I had again been invited to run with the Torch but this time a moral debate raged in my mind, recalling those protesters over human rights who had been jailed, and that the Chinese had threatened to shoot any demonstrators during the most controversial leg of the Relay in the Tibetan capital.

However my decision to run with the Torch in the city of Xi’an in north west China, ancient capital of the Tang Dynasty, was because it is supposed to represent traditional Olympic values and not be symbolic of the host country.

It was certainly no endorsement of the Chinese regime as I have always believed it wrong to have awarded the Games to Beijing.

The Beijing Torch now rests with that from Athens among my Olympic souvenirs, destined for my grandchildren along with the replica of the London 2012 Torch I received during a Games which provided a gloriously memorable finale to my own Olympic odyssey.

12 Seoul 1998

And pretty soulless it was too, in a grim, grey city with a depressing overture that again saw protesting students under siege, this time by tear-gas tossing police. Sports-wise, all else was overshadowed when I received a 4am call from my colleague John Goodbody urging; ”Get your arse down to the media centre quick. Ben Johnson has failed a drugs test.”

There we learned that following the 100m the significantly red-eyed Johnson’s ‘unbelievable’ 9.79sec was literally that –unbelievable. The result of a steroid-fuelled rage which remains the biggest drugs scandal the Games have ever known. Until Russia’s chemists fiddling with their test tubes…

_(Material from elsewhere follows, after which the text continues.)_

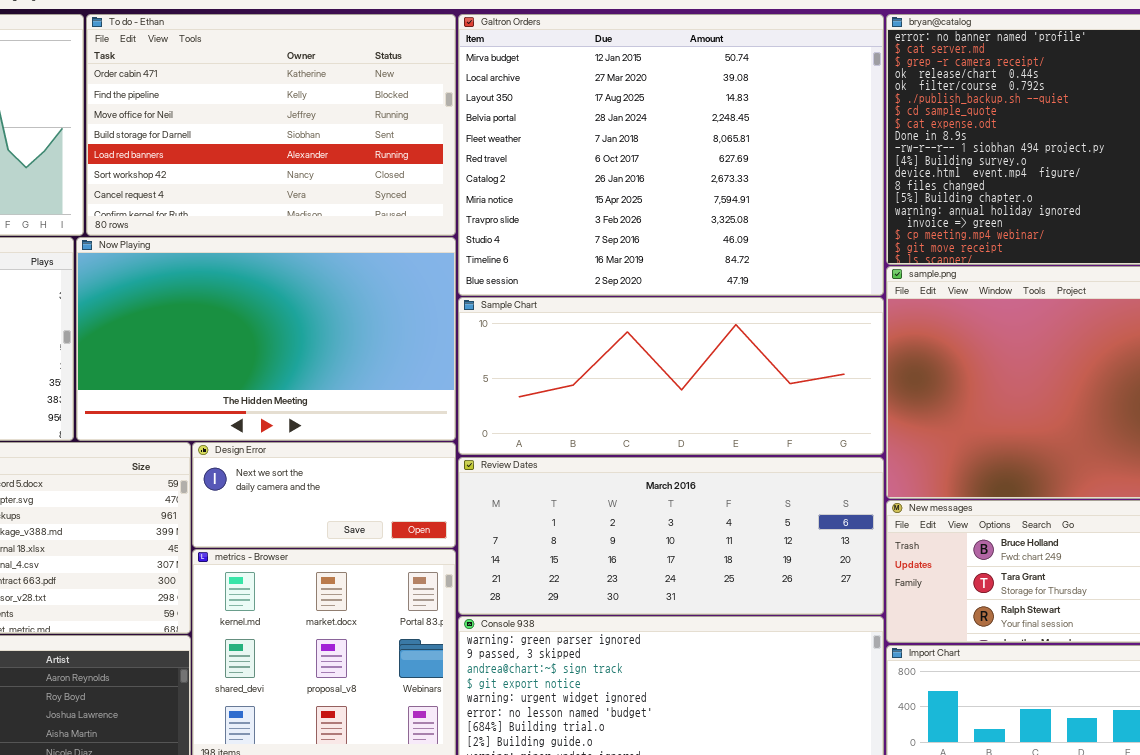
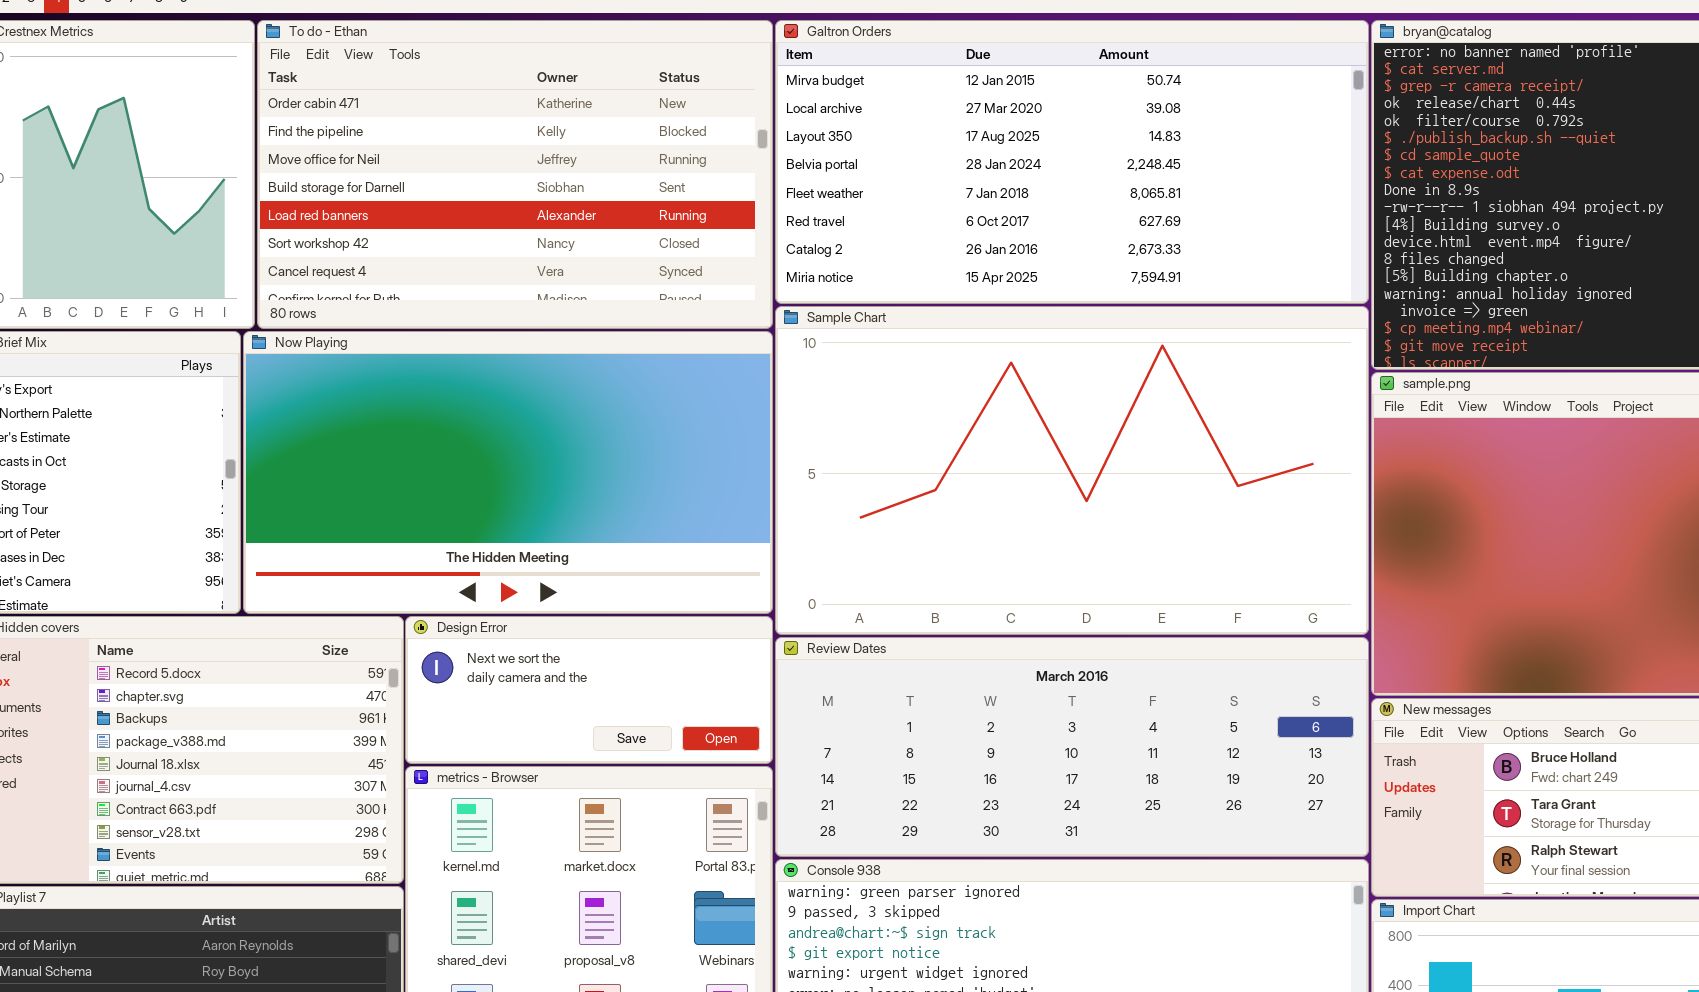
Galtron Orders: [458,14,884,296] -> [775,20,1369,304], resized
Sample Chart: [458,297,884,455] -> [775,306,1369,635], resized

And that bloody kimchee [pickled rotting cabbage] with everything. I can still taste it…

 *You will note that I have omitted Atlanta 1996. These were the only Games I missed in almost five decades of Olympic reporting as I was deskbound, sports editing The Observer Sunday newspaper.

Colleagues say I was the lucky one, with the organisation a shambles, Gone With The Wind country providing the antithesis of southern hospitality and catastrophe when a crazed loner planted a bomb that killed one woman and injured over a hundred. 

Miserable Games that are now best remembered for the quivering hand of Parkinson's-stricken Muhammad Ali lighting the flame, a moment so poignant it even had President Bill Clinton in tears.